Composer Wayne Vitale and The Asian Art Museum of San Francisco, in cooperation with the Exploratorium, created Makrokosma Bali, a multimedia work combining new music for Balinese gamelan orchestra with projected video and still imagery, ambient sounds, and lighting design in an integrated stage set. The work was performed by an ensemble of gamelan musicians from the village of Tunjuk, Bali and a US-based design/production crew including lighting designer Allen Willner, video artist Eric Koziol, and designers from the Jet Propulsion Laboratory. The premiere took place at the Asian Art Museum in San Francisco in 2011 in the context of a ground-breaking special exhibition, Bali: Art, Ritual, Performance (Feb. 25 – Sept. 11, 2011).
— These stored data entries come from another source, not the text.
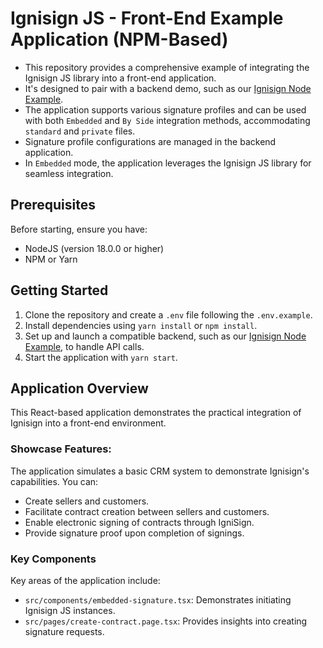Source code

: # Ignisign JS - Front-End Example Application (NPM-Based)

- This repository provides a comprehensive example of integrating the Ignisign JS library into a front-end application. 
- It's designed to pair with a backend demo, such as our [Ignisign Node Example](https://github.com/ignisign/ignisign-examples/tree/main/ignisign-node). 
- The application supports various signature profiles and can be used with both `Embedded` and `By Side` integration methods, accommodating `standard` and `private` files. 
- Signature profile configurations are managed in the backend application.
- In `Embedded` mode, the application leverages the Ignisign JS library for seamless integration.

## Prerequisites

Before starting, ensure you have:
- NodeJS (version 18.0.0 or higher)
- NPM or Yarn

## Getting Started

1. Clone the repository and create a `.env` file following the `.env.example`.
2. Install dependencies using `yarn install` or `npm install`.
3. Set up and launch a compatible backend, such as our [Ignisign Node Example](https://github.com/ignisign/ignisign-examples/tree/main/ignisign-node), to handle API calls.
4. Start the application with `yarn start`.

## Application Overview

This React-based application demonstrates the practical integration of Ignisign into a front-end environment.

### Showcase Features:
The application simulates a basic CRM system to demonstrate Ignisign's capabilities. You can:
- Create sellers and customers.
- Facilitate contract creation between sellers and customers.
- Enable electronic signing of contracts through IgniSign.
- Provide signature proof upon completion of signings.

### Key Components

Key areas of the application include:
- `src/components/embedded-signature.tsx`: Demonstrates initiating Ignisign JS instances.
- `src/pages/create-contract.page.tsx`: Provides insights into creating signature requests.
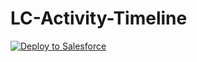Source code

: ﻿# LC-Activity-Timeline
 
 
<a href="https://githubsfdeploy.herokuapp.com?owner=brunadileo&repo=ActivityTimeline/&ref=fieloprp">
  <img alt="Deploy to Salesforce"
       src="https://raw.githubusercontent.com/afawcett/githubsfdeploy/master/deploy.png">
</a>

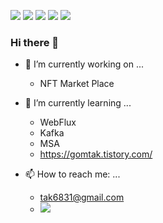 [![](https://raw.githubusercontent.com/tak6831/gitgub-profile-summary-cards-example/master/profile-summary-card-output/github/0-profile-details.svg)](https://github.com/vn7n24fzkq/github-profile-summary-cards)
[![](https://raw.githubusercontent.com/tak6831/gitgub-profile-summary-cards-example/master/profile-summary-card-output/github/1-repos-per-language.svg)](https://github.com/vn7n24fzkq/github-profile-summary-cards) [![](https://raw.githubusercontent.com/tak6831/gitgub-profile-summary-cards-example/master/profile-summary-card-output/github/2-most-commit-language.svg)](https://github.com/vn7n24fzkq/github-profile-summary-cards)
[![](https://raw.githubusercontent.com/tak6831/gitgub-profile-summary-cards-example/master/profile-summary-card-output/github/3-stats.svg)](https://github.com/vn7n24fzkq/github-profile-summary-cards) [![](https://raw.githubusercontent.com/tak6831/gitgub-profile-summary-cards-example/master/profile-summary-card-output/github/4-productive-time.svg)](https://github.com/vn7n24fzkq/github-profile-summary-cards)
### Hi there 👋

- 🔭 I’m currently working on ...
  - NFT Market Place

- 🌱 I’m currently learning ...
  - WebFlux
  - Kafka
  - MSA
  - https://gomtak.tistory.com/
  
- 📫 How to reach me: ...
  - tak6831@gmail.com
  - <a href="mailto:tak6831@gmail.com"><img src="https://img.shields.io/badge/Gmail-d14836?style=flat-square&logo=Gmail&logoColor=white&link=tak6831@gmail.com"/></a>

<!--
**tak6831/tak6831** is a ✨ _special_ ✨ repository because its `README.md` (this file) appears on your GitHub profile.

Here are some ideas to get you started:

- 🔭 I’m currently working on ...
- 🌱 I’m currently learning ...
- 👯 I’m looking to collaborate on ...
- 🤔 I’m looking for help with ...
- 💬 Ask me about ...
- 📫 How to reach me: ...
- 😄 Pronouns: ...
- ⚡ Fun fact: ...
-->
Makrokosma Bali combined and contrasted the sound worlds, musical aesthetics, living culture, and ancient Hindu cosmology of Bali with emerging views of the universe from Western space science and related fields. The Asian Art Museum provided a site-specific canvas for the work. Mr. Vitale, together with I Made Arnawa (director of the gamelan ensemble) and other artists also presented educational and outreach programming as part of the museum’s daytime programs.
Wayne Vitale is an acknowledged master in the field of Balinese performing arts, widely known for his skills as a composer, scholar, and teacher. He is the former director of Gamelan Sekar Jaya, an internationally recognized ensemble that has focused on Balinese music for more than thirty years.
Located in San Francisco’s Civic Center, the Asian Art Museum is one of the largest in the Western world devoted exclusively to Asian art. The museum offers programs for visitors of all ages, and for all levels of knowledge of Asian art and culture, from novice through expert.